CES Asia, it turns out, was taking place the same weekend as Bakery China 2016—it's just that Bakery China shared the expo center, and it was much, much bigger. Two-thirds of the SNIEC was loaded with cooking stuffs, food, and smells, and one-third was home to CES Asia.

To be fair, the SNIEC is massive. Very massive. It's the biggest convention center I've ever seen, bigger than the Las Vegas Convention Center, which has been called the biggest of all. (Shanghai's clocks in at 200,000 square meters of indoor space and 130,000 square meters of outdoor space—Vegas' LVCC is 180,000 square meters and it's all indoors.)

Throughout those massive halls, there's a bit of controlled chaos. Attendees zipped around on weird Hoverboard knockoff scooters past talking serving robots blasting "Gangnam Style." One booth featured a waterproof iPhone case—and iPhones that floated amidst goldfish in an aquarium to demonstrate—and its host encouraged me to hurl his iPhone onto the ground as hard as I could. It still worked. Another featured a crude AR device charmingly named the EyePhone.

There was a gadget that could best be described as a tarantula drone; a creepy six-legged bot that users could manipulate with an iPhone app. It was convincingly biomimetic; maybe a little too lifelike, even. And who could forget the 69SixtyNine, a knockoff VR-enabled twerking vaginal sex toy; displayed in the middle of the floor with real-to-life female anatomy, the shameless copy of Pornhub's PR ploy attracted a crowd of giggling gawkers.

There were heaps of VR goggle knockoffs and drone companies and wearable smartwatches, stuff that more experienced tech pressers grumbled about being derivative and sometimes schlocky, which, fair enough—but it's not like the standard CES is full of one-of-a-kind inventions, either.

At the end of the day, it was Cowa and its adorable droid-suitcase that embodied the spirit of the proceedings the best: a little wacky, a little buggy, but jubilant and unrestrained.

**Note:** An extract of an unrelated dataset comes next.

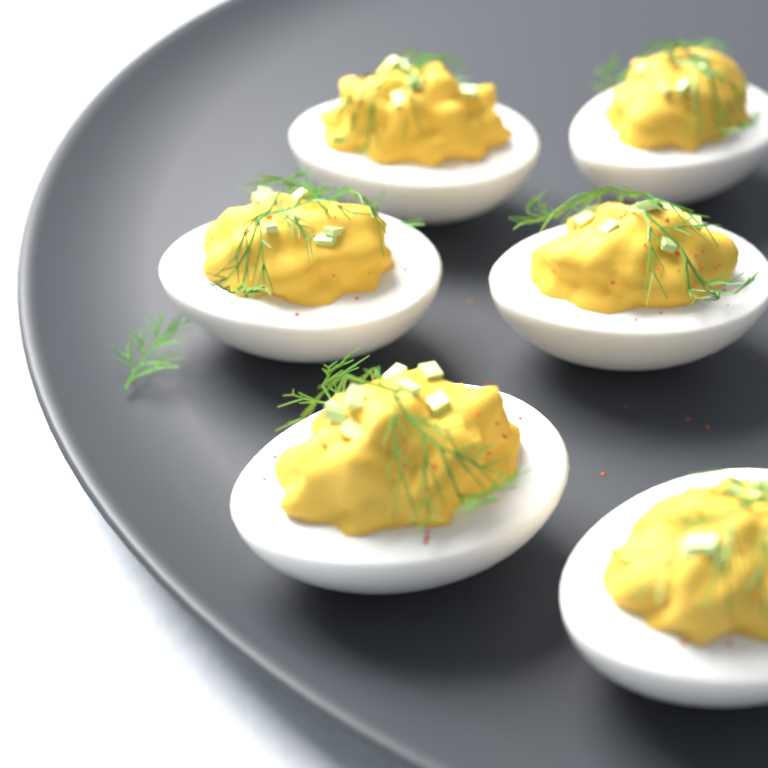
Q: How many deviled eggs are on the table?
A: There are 6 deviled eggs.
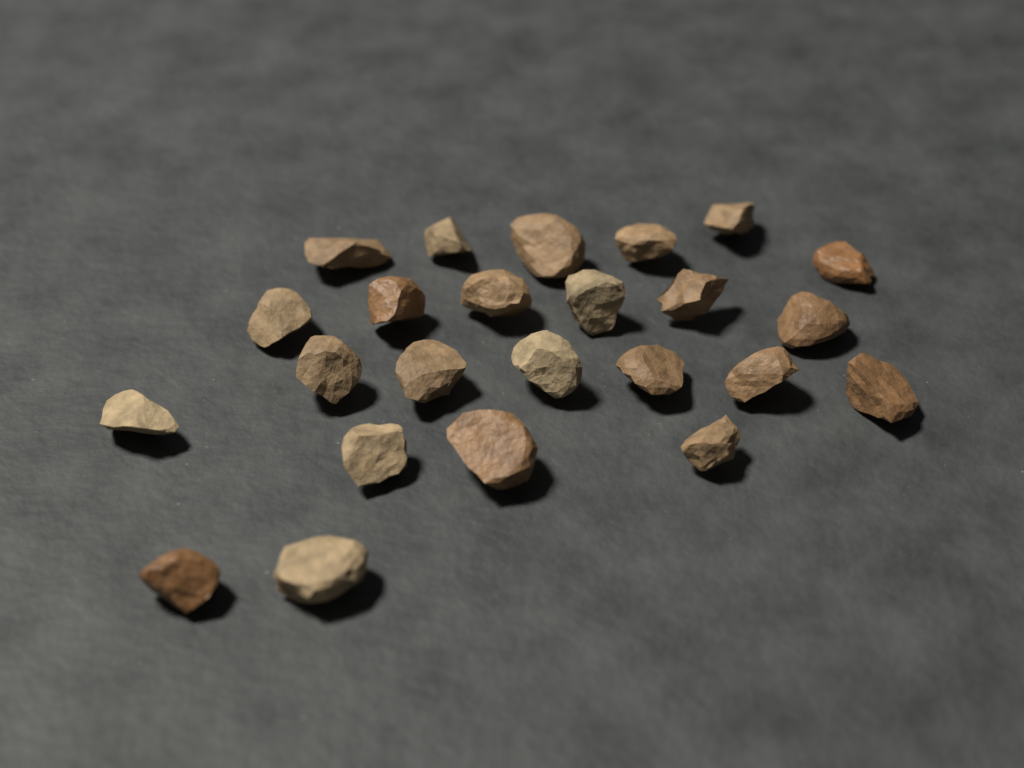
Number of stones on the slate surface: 24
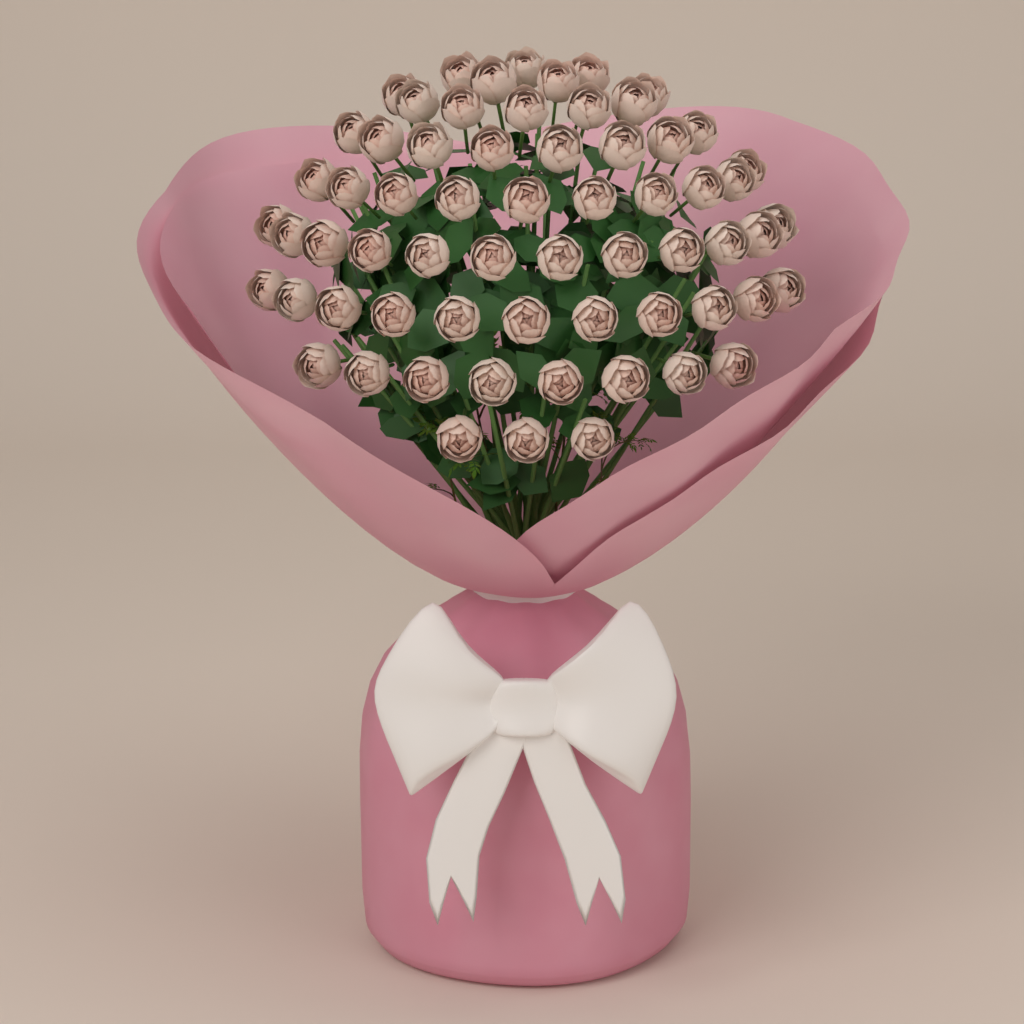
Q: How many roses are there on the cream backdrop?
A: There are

The Cowa folks let me take the bot for a spin, and it mostly worked. You have to walk slow, and hold the sensor carefully, and sometimes it will peel off in a weird direction, but sure enough, it follows you, even when you turn around sharply or zig and zag around. (The autonomous version will ship in September, Cowa's spokespeople told me.) The future doesn't have to be polished and ready-to-ship, though. First, the future should be fun.